# Transition from Crate to Bed



## JALVizsla (Nov 16, 2016)

I'm curious, so I thought I would do a bit of an informal poll. 

At what age did you transition your Vizsla puppy from sleeping in the crate overnight, to sleeping in your bed?


----------



## einspänner (Sep 8, 2012)

She slept in my bed from day one.


----------



## JALVizsla (Nov 16, 2016)

einspänner said:


> She slept in my bed from day one.


Did you crate train? 

Any issues with peeing in the bed? That's my main concern... cleaning out the crate is one thing, but cleaning my entire bed is quite another.


----------



## einspänner (Sep 8, 2012)

Yup, I crate trained. I don't recall any accidents in the bed. If she started to stir, I would wake up and take her out.

I did try crating her at night once thinking it would be good for her crate training, and when I went to let her out in the morning, she and everything in her crate were covered with poop. I felt horrible and decided to keep crate training for the daytime. 

She's had to sleep in her crate a few times as an adult and settles just fine, so I don't think it set her back.


----------



## Anida (Jun 10, 2016)

Once Kaylee was making through the night without needing to go out we just put her in the bed. She does go in her crate if we need her too, but it's obviously not her preferred place to sleep.


----------



## pez999 (Apr 22, 2017)

At around 3 months. He would sleep in his crate or on his little bed but one day I was exhausted and didn't want to get up in middle of the night to take him out so I let him sleep in my bed to see if it'd make a difference. It did  Haven't had to take him out during the night since then and he loves cuddling and hiding under covers or curling up where my knees bend when I sleep on my side. He is a bit of a bed hog tho, I will say.
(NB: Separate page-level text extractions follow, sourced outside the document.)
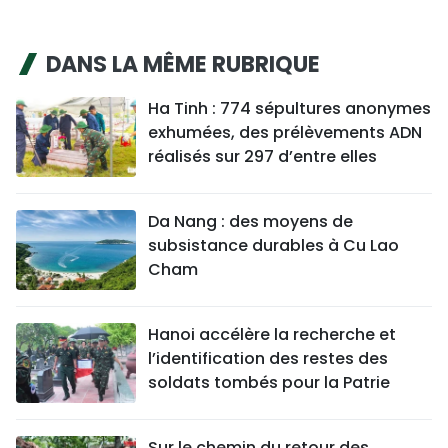
DANS LA MÊME RUBRIQUE
Ha Tinh : 774 sépultures anonymes
exhumées, des prélèvements ADN
réalisés sur 297 d’entre elles
Da Nang : des moyens de
subsistance durables à Cu Lao
Cham
Hanoi accélère la recherche et
l’identification des restes des
soldats tombés pour la Patrie
Sur le chemin du retour des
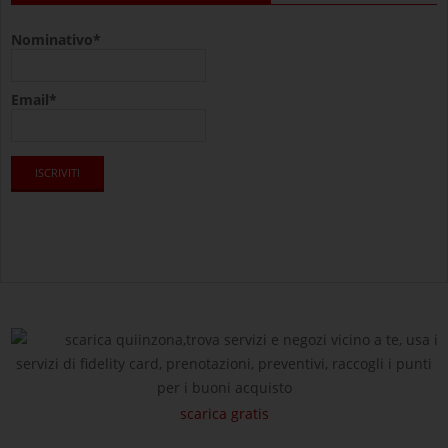
Nominativo*
Email*
scarica quiinzona,trova servizi e negozi vicino a te, usa i
servizi di fidelity card, prenotazioni, preventivi, raccogli i punti
per i buoni acquisto
scarica gratis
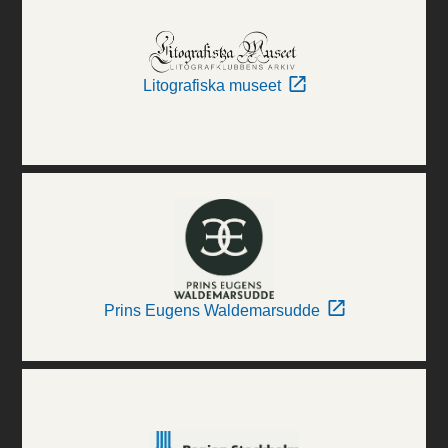
Litografiska museet
Prins Eugens Waldemarsudde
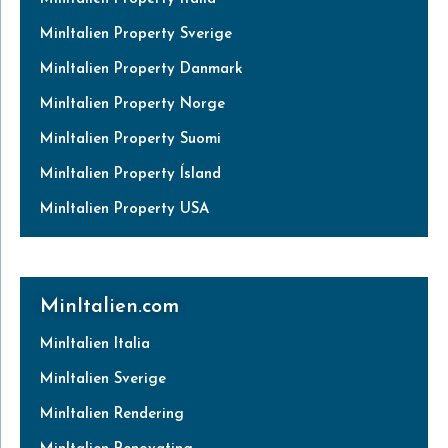
MinItalien Property Sverige
MinItalien Property Danmark
MinItalien Property Norge
MinItalien Property Suomi
MinItalien Property Ísland
MinItalien Property USA
MinItalien.com
MinItalien Italia
MinItalien Sverige
MinItalien Rendering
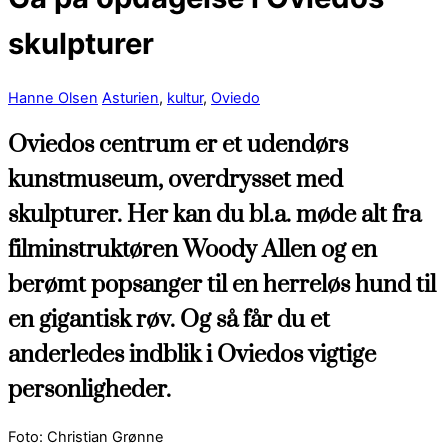
skulpturer
Hanne Olsen
Asturien
,
kultur
,
Oviedo
Oviedos centrum er et udendørs
kunstmuseum, overdrysset med
skulpturer. Her kan du bl.a. møde alt fra
filminstruktøren Woody Allen og en
berømt popsanger til en herreløs hund til
en gigantisk røv. Og så får du et
anderledes indblik i Oviedos vigtige
personligheder.
Foto: Christian Grønne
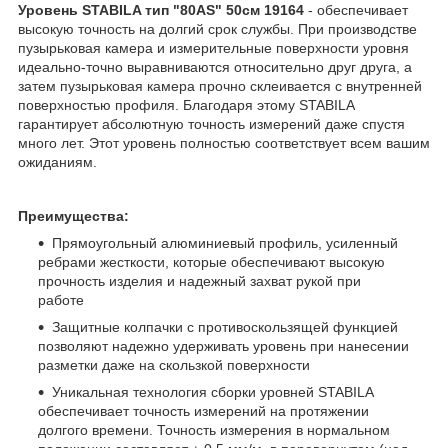
Уровень STABILA тип "80AS" 50см 19164
- обеспечивает
высокую точность на долгий срок службы. При производстве
пузырьковая камера и измерительные поверхности уровня
идеально-точно выравниваются относительно друг друга, а
затем пузырьковая камера прочно склеивается с внутренней
поверхностью профиля. Благодаря этому STABILA
гарантирует абсолютную точность измерений даже спустя
много лет. Этот уровень полностью соответствует всем вашим
ожиданиям.
Преимущества:
Прямоугольный алюминиевый профиль, усиленный
ребрами жесткости, которые обеспечивают высокую
прочность изделия и надежный захват рукой при
работе
Защитные колпачки с противоскользящей функцией
позволяют надежно удерживать уровень при нанесении
разметки даже на скользкой поверхности
Уникальная технология сборки уровней STABILA
обеспечивает точность измерений на протяжении
долгого времени. Точность измерения в нормальном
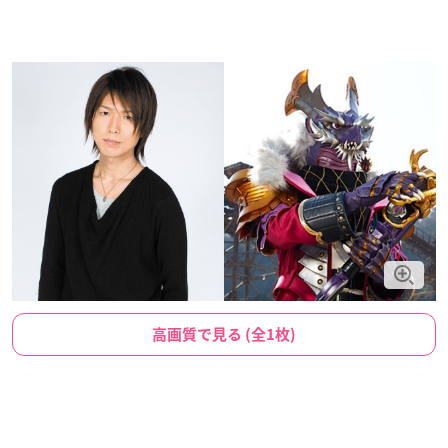
高画質で見る (全1枚)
Oh and his bed is in the room anyway so sometimes he'll switch back and forth but he was good sleeping through the night since that point.


----------



## hmw0 (Dec 14, 2016)

My little angel made the switch to my bed at 19 weeks old (but after 8 weeks of successful and consistent crate sleeping). He hadn't had any accidents in the house for roughly 1 month and if I could go back, I would do it the same way again. He now sleeps with me most nights, but there are times when I need the entire bed and he is equally as agreeable to sleep in his crate in the living room. If sleeping in his crate starts becoming an issue (he is now only 6 months old), I will likely revert back to a higher ratio of crate nights vs bed nights with lots of rewards. However, so far so good! 
Before picking him up, I was of the mindset that it would be so disgusting to sleep with a dog and even still hate admitting to my friends and family that Scout snuggles with me in my bed... and often hogs the blankets, pillows, and mattress! We even have a night time routine where he gets a fish oil capsule, his feet washed, his nails dremeled (every 3 nights or so), and his teeth brushed - all of which he LOVES and looks forward to at around 10pm every night. I personally find it all so hilarious!! He then carries his favourite stuffed lamb over to my bed and waits for me. If I take too long getting ready for bed, he will let me know that he's waiting!! Clearly I do not have any children LOL
Of course correlation does not equal causation, but I have found that since he started sleeping with me, our bond has really improved and he is much more attentive to me and whatever I am doing. This is especially noticeable when he returns from his grandparents' house after a number of days away. He just seems more aloof and inattentive in a way until he gets a healthy dose of Vitamin M as I call it (the Mom vitamin!!)


----------



## JALVizsla (Nov 16, 2016)

Thanks for the responses, everyone! I am definitely a dog on the bed kind of person, so I know it'll happen... as soon as possible, hopefully. I just want to avoid any accidents during potty training, but it sounds like that typically isn't an issue in the bed.


----------



## Laxdog (Aug 15, 2017)

Day 1 never had an accident in the bed


----------